Texte à lire =
# # #

Issa Sory a soutenu le 21 février 2013 sa thèse de doctorat sur le thème: "Ouaga la belle ! Gestion des déchets solides à Ouagadougou : enjeux politiques, jeux d’acteurs et inégalités environnementales" à la Sorbonne de Paris. Avec la mention très honorable, il devient ainsi le premier docteur du troisième cycle du département de géographie de l'Université de Ouagadougou.
Comme, l'exige l'Ecole Doctorale de Géographie de Paris, c’est en trois ans qu’Issa Sory vient de boucler une autre étape de sa vie qui est la soutenance de sa thèse de géographie portant sur la gestion des déchets solides à Ouagadougou. Il a indiqué que cette thèse est le prolongement d’une réflexion qu’il a débutée dès son master réalisé sur la gestion des déchets en lien avec la santé en milieu urbain. Revenant sur le contexte historique de la filière des déchets dans la ville de Ouagadougou, il a fait savoir que depuis l’indépendance du pays en 1960, la filière des déchets a connu une alternance entre une gestion privée et publique. C’est à partir de 2005 que les autorités ont décidé d’appliquer un Schéma Directeur de Gestion des Déchets (SDGD). Cette restructuration de la filière est construite autour du concept de « quartier propre » qui implique que le territoire urbain soit subdivisé en territoires de pré-collecte et attribué aux groupements d’intérêt économique et les petites et moyennes entreprises à travers un appel d’offres.

# # #

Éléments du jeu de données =
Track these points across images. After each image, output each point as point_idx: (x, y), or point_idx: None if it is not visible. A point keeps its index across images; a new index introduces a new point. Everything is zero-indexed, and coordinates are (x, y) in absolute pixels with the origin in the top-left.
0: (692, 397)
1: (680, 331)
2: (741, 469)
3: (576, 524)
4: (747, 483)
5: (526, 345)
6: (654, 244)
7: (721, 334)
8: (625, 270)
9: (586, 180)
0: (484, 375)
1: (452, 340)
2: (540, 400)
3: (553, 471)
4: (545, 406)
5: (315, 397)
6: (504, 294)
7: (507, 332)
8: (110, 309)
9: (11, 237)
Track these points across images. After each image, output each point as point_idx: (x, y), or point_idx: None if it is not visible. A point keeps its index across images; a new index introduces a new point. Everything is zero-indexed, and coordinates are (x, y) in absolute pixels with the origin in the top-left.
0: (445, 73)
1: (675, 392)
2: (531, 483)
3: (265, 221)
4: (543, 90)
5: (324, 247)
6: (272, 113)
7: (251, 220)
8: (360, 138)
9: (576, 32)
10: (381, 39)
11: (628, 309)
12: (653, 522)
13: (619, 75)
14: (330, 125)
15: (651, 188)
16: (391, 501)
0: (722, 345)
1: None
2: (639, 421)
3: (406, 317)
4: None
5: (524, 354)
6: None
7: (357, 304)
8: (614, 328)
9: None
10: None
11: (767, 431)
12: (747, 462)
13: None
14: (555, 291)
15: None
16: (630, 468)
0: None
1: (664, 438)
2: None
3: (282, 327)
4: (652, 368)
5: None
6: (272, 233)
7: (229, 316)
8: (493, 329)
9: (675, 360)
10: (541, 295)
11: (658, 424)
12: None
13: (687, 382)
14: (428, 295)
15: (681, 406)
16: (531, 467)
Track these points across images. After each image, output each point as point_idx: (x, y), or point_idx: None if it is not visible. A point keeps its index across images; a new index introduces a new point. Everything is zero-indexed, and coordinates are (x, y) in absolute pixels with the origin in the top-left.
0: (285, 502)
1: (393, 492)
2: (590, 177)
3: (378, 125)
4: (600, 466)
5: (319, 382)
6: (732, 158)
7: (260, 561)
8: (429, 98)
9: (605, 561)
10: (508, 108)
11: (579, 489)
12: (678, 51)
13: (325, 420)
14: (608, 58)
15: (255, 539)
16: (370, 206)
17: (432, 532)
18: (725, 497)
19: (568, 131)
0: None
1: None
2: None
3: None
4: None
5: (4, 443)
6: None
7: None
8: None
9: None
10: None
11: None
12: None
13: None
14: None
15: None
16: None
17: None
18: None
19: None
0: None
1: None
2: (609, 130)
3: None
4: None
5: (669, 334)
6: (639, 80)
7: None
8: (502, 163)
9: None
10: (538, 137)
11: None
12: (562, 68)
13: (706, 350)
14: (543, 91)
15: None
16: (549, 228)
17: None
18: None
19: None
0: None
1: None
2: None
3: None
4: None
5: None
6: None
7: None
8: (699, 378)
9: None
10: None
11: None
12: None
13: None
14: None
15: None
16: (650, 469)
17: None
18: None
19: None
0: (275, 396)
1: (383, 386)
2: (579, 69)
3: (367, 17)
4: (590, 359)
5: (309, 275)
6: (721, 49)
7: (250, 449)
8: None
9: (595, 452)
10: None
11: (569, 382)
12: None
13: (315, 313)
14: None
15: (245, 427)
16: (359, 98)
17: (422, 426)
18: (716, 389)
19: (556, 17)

# # #

Consigne 1 =
Répondez brièvement à partir du texte à lire :
(a) À quelle date Issa Sory a-t-il soutenu sa thèse ?
(b) En quelle année les autorités ont-elles décidé d'appliquer le Schéma Directeur de Gestion des Déchets ?
(c) Autour de quel concept la restructuration de la filière est-elle construite ?
Consigne 2 =
Recopiez mot pour mot le segment du texte à lire qui va de « Issa Sory a » jusqu'à « l'Université de Ouagadougou. ».

Corrigé 1 =
(a) Le 21 février 2013.
(b) En 2005.
(c) Le concept de « quartier propre ».

Corrigé 2 =
Issa Sory a soutenu le 21 février 2013 sa thèse de doctorat sur le thème: "Ouaga la belle ! Gestion des déchets solides à Ouagadougou : enjeux politiques, jeux d’acteurs et inégalités environnementales" à la Sorbonne de Paris. Avec la mention très honorable, il devient ainsi le premier docteur du troisième cycle du département de géographie de l'Université de Ouagadougou.